• [YOUR ASSIGNMENT]
The stretch from the line with "focal_35mm: 400" through the line with "f_number: 5.6" in the records below: write it out exactly, and nothing else.

• [DATA SUPPLIED]

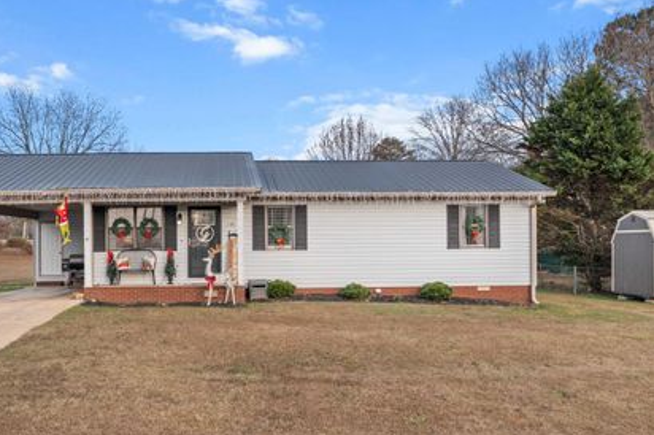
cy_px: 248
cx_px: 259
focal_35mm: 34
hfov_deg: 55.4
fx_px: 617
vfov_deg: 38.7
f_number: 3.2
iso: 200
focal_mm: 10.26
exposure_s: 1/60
==
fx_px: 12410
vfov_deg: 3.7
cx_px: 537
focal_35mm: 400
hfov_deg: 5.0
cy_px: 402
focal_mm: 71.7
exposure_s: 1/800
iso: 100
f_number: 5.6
...
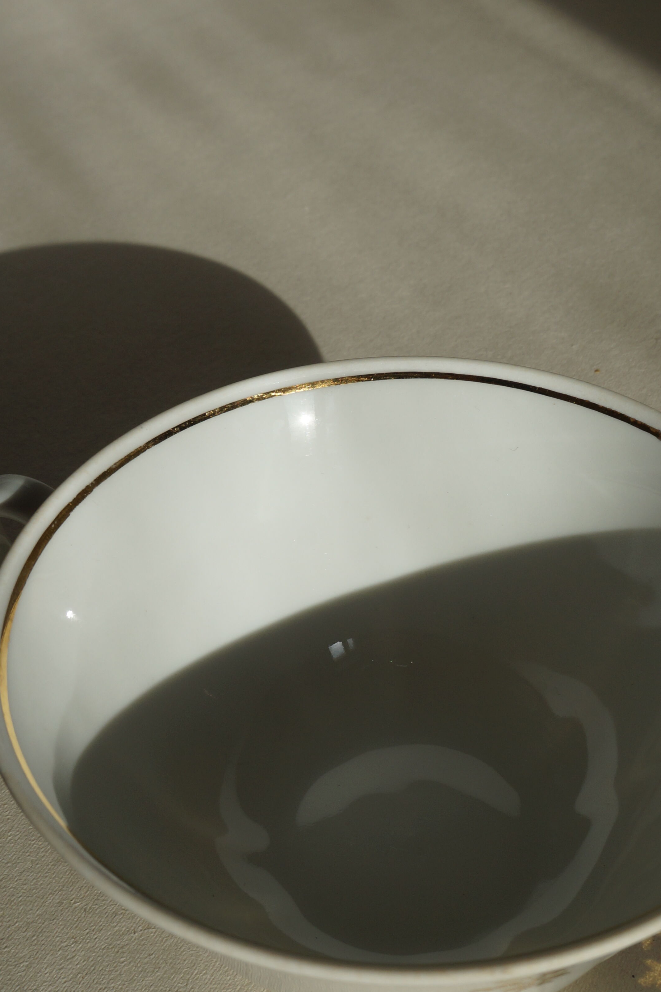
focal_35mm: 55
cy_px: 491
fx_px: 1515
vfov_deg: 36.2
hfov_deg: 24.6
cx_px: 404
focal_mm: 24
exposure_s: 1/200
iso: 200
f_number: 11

• [ANSWER BOX]
focal_35mm: 400
hfov_deg: 5.0
cy_px: 402
focal_mm: 71.7
exposure_s: 1/800
iso: 100
f_number: 5.6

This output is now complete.